- Prompt:
Copy out each line of the data that holds the string "Rendered".

(Data supplied begins)

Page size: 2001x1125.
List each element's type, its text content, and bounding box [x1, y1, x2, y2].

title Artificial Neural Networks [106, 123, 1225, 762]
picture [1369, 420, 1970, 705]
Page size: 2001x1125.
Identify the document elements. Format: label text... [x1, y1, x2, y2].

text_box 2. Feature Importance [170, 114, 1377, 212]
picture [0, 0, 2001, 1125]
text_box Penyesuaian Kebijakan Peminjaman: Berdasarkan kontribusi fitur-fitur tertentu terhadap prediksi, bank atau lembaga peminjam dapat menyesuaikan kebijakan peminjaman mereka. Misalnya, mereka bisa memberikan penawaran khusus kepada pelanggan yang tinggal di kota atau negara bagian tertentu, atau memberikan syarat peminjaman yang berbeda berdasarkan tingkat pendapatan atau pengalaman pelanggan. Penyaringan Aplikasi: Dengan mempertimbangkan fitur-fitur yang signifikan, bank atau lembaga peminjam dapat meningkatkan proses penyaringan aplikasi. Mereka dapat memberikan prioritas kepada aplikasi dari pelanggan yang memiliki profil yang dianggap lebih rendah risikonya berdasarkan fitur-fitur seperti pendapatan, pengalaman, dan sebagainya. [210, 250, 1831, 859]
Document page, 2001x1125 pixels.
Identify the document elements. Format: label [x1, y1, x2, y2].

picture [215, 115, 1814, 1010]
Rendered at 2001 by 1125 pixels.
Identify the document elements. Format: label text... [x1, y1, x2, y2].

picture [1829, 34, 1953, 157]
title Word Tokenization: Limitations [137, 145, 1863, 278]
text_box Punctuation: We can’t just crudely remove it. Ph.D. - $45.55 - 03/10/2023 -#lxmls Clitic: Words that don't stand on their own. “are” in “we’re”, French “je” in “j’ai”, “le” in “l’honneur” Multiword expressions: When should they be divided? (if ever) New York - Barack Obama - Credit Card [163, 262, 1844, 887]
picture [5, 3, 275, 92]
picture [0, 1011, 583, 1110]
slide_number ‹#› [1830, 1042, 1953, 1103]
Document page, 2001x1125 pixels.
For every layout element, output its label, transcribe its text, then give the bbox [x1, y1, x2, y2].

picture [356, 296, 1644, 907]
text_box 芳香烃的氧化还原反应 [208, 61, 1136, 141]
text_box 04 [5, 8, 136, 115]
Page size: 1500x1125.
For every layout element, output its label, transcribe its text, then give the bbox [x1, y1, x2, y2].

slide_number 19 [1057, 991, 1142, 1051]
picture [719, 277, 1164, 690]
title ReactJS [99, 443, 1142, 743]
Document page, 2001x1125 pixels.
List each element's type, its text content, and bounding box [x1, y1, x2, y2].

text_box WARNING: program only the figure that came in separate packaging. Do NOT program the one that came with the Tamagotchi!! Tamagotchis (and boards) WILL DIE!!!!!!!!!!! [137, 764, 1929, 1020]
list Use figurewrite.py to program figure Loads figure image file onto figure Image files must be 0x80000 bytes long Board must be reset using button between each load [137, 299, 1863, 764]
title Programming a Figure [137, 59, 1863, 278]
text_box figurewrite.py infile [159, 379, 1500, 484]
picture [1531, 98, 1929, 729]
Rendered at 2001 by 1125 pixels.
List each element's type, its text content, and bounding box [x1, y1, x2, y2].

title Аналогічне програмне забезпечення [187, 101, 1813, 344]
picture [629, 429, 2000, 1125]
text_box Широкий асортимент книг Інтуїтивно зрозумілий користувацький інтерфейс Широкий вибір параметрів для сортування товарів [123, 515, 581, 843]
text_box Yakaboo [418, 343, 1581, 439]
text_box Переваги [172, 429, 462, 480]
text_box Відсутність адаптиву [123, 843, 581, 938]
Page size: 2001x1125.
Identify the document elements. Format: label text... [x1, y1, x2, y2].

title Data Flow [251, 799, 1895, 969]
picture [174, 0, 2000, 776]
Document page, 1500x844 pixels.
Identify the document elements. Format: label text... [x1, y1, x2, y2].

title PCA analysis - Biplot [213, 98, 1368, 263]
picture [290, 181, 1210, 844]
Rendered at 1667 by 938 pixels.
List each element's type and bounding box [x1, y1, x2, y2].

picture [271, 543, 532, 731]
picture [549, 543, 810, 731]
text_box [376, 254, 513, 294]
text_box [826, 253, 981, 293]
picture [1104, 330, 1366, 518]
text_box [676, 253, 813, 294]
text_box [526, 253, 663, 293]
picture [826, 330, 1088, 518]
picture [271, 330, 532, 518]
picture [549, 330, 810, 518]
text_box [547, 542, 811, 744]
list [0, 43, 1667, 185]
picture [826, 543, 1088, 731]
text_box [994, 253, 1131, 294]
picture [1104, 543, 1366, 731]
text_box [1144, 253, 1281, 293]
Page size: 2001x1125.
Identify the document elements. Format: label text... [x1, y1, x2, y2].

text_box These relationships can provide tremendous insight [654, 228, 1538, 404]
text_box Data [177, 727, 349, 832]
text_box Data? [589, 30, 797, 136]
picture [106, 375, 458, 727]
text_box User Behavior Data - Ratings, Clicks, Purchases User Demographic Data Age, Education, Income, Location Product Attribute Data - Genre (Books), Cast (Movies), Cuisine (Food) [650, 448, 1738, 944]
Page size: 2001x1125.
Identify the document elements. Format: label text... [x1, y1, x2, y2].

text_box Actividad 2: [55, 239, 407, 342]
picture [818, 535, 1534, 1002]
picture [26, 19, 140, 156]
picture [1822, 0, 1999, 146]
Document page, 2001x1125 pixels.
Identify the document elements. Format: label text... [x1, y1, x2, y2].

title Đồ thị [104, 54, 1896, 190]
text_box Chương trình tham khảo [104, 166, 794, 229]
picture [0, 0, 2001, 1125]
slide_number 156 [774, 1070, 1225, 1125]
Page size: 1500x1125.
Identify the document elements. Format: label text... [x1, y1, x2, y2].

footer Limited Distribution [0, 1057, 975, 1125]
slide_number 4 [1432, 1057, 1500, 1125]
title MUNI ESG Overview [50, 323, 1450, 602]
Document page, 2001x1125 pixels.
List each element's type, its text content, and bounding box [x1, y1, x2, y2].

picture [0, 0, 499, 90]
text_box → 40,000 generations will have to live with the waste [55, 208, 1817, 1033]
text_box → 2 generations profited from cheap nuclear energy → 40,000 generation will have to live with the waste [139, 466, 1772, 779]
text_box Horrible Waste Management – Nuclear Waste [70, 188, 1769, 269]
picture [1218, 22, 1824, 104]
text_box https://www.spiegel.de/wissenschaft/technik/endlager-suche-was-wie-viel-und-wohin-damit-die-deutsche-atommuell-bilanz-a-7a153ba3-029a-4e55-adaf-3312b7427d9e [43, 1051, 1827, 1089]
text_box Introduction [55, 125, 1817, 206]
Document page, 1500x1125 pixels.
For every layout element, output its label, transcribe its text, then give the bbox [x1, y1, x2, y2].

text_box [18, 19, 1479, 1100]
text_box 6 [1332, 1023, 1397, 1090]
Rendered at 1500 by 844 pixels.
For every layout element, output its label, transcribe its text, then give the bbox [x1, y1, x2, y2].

(Data supplied ends)

- Your solution:
Rendered at 2001 by 1125 pixels.
Rendered at 2001 by 1125 pixels.
Rendered at 1667 by 938 pixels.
Rendered at 1500 by 844 pixels.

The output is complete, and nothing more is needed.